**EXCERPT PROVIDED:**

Randy Paul over at Beautiful Horizens has an interesting post, Back to Reality, on Human Rights Watch's recent report of an attempt by Ashcroft's Justice Department to effectively quash the Alien Torts Claim Act.

In a brief filed in John Doe I, et al. v. Unocal Corporation, et al., a case originally filed in 1996 and currently being reheard by the U.S. Ninth Circuit Court of Appeals, the Justice Department

...argued for a radical re-interpretation of the 1789 Alien Tort Claims Act (ATCA). For over 20 years, courts have held that the ATCA permits victims of serious violations of international law abroad to seek civil damages in U.S. courts against their alleged abusers who are found in the United States. The Justice Department would deny victims the right to sue under the ATCA for abuses committed abroad.

“This is a craven attempt to protect human rights abusers at the expense of victims,” said Kenneth Roth, executive director of Human Rights Watch. “The Bush administration is trying to overturn a longstanding judicial precedent that has been very important in the protection of human rights.”

Randy says,

Now that it's a US oil company (Talisman is Canadian) the Department of Justice - which is not a party in the case - goes out of their way by filing an Amicus brief to weaken this provision of the law, after no other adminstration since 1980 had made any attempt to do so. Are they that iredeemiably tone deaf to public perception? I'm sure that they would make the argument that it's not about the oil, but justice. Why do I get the feeling that if I were to shake hands with the Attorney General I would want to be sure to count my fingers afterwards?

**ACTIVITY 1:** Write out the passage of the blog post between "Randy Paul over" and "abuses committed abroad.", inclusive, with no changes.

[Chart-based quiz items]
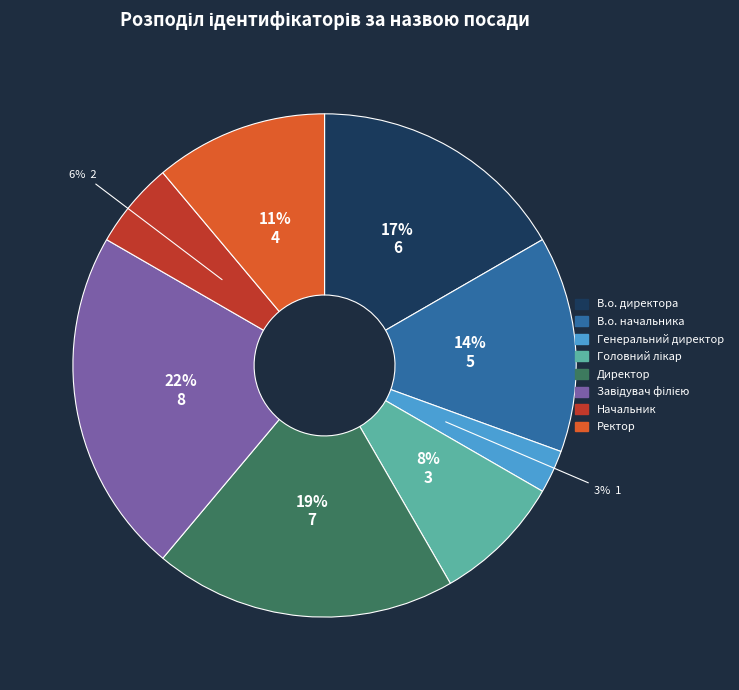

Combined, do Начальник and В.о. начальника account for over 50%?

No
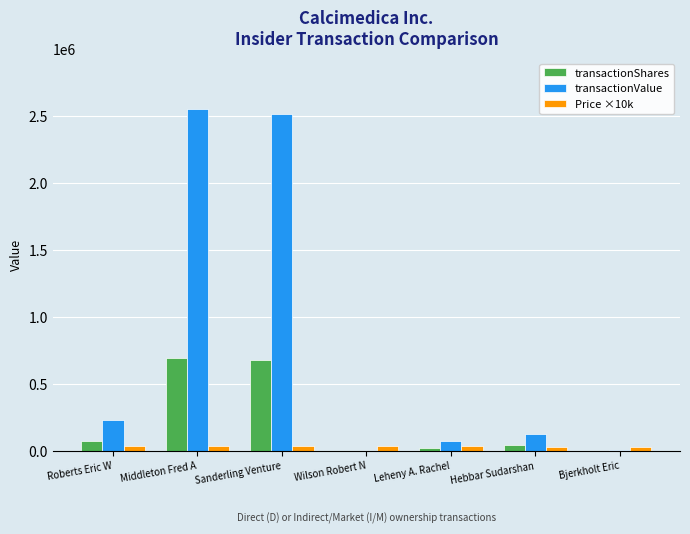

Between Middleton Fred A and Leheny A. Rachel, which series saw the biggest shift?

transactionValue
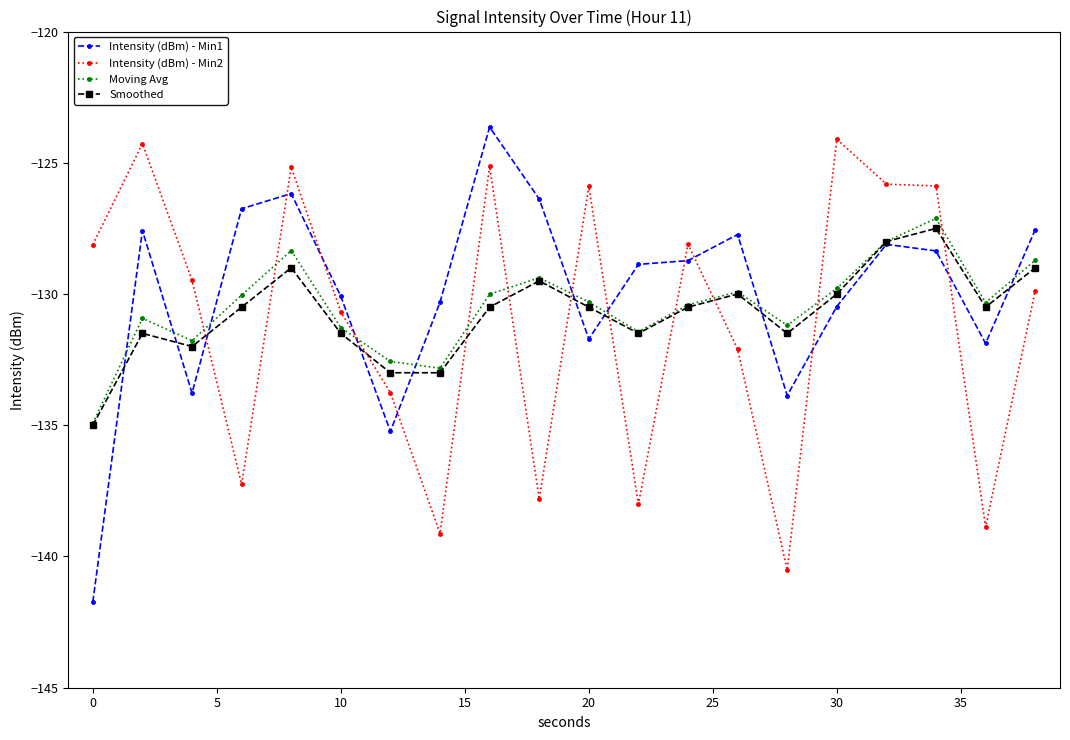

True or false: Intensity (dBm) - Min2 and Moving Avg intersect in this chart.

True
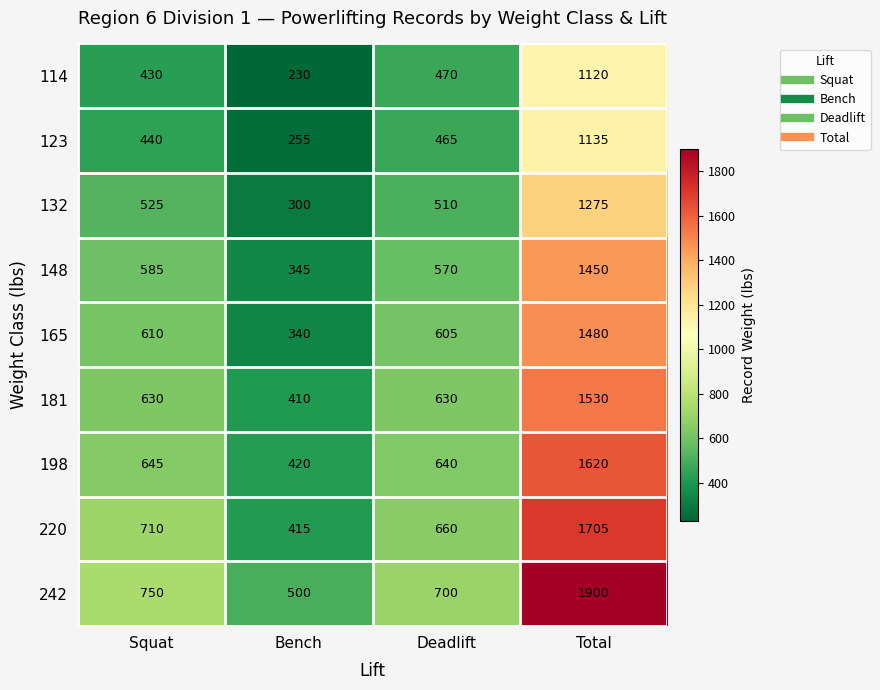

The 242 series shows 213 at Bench. True or false?

False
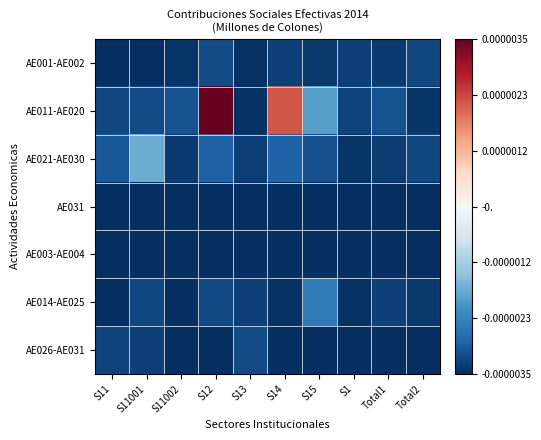

Reading right to left, extract all data points from this chart.

AE001-AE002: Total2=-0.0	Total1=-0.0	S1=-0.0	S15=-0.0	S14=-0.0	S13=-0.0	S12=-0.0	S11002=-0.0	S11001=-0.0	S11=-0.0
AE011-AE020: Total2=-0.0	Total1=-0.0	S1=-0.0	S15=-0.0	S14=0.0	S13=-0.0	S12=0.0	S11002=-0.0	S11001=-0.0	S11=-0.0
AE021-AE030: Total2=-0.0	Total1=-0.0	S1=-0.0	S15=-0.0	S14=-0.0	S13=-0.0	S12=-0.0	S11002=-0.0	S11001=-0.0	S11=-0.0
AE031: Total2=-0.0	Total1=-0.0	S1=-0.0	S15=-0.0	S14=-0.0	S13=-0.0	S12=-0.0	S11002=-0.0	S11001=-0.0	S11=-0.0
AE003-AE004: Total2=-0.0	Total1=-0.0	S1=-0.0	S15=-0.0	S14=-0.0	S13=-0.0	S12=-0.0	S11002=-0.0	S11001=-0.0	S11=-0.0
AE014-AE025: Total2=-0.0	Total1=-0.0	S1=-0.0	S15=-0.0	S14=-0.0	S13=-0.0	S12=-0.0	S11002=-0.0	S11001=-0.0	S11=-0.0
AE026-AE031: Total2=-0.0	Total1=-0.0	S1=-0.0	S15=-0.0	S14=-0.0	S13=-0.0	S12=-0.0	S11002=-0.0	S11001=-0.0	S11=-0.0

**ACTIVITY 2:** From the chart-based quiz items, extract every line from the start of the records through the line holding "Reading right to", inclusive, reproducing each one verbatim. Leave the pictures out of your answer.

**WORKED SOLUTION 1:**
Randy Paul over at Beautiful Horizens has an interesting post, Back to Reality, on Human Rights Watch's recent report of an attempt by Ashcroft's Justice Department to effectively quash the Alien Torts Claim Act.

In a brief filed in John Doe I, et al. v. Unocal Corporation, et al., a case originally filed in 1996 and currently being reheard by the U.S. Ninth Circuit Court of Appeals, the Justice Department

...argued for a radical re-interpretation of the 1789 Alien Tort Claims Act (ATCA). For over 20 years, courts have held that the ATCA permits victims of serious violations of international law abroad to seek civil damages in U.S. courts against their alleged abusers who are found in the United States. The Justice Department would deny victims the right to sue under the ATCA for abuses committed abroad.

**WORKED SOLUTION 2:**
Combined, do Начальник and В.о. начальника account for over 50%?

No

Between Middleton Fred A and Leheny A. Rachel, which series saw the biggest shift?

transactionValue

True or false: Intensity (dBm) - Min2 and Moving Avg intersect in this chart.

True

The 242 series shows 213 at Bench. True or false?

False

Reading right to left, extract all data points from this chart.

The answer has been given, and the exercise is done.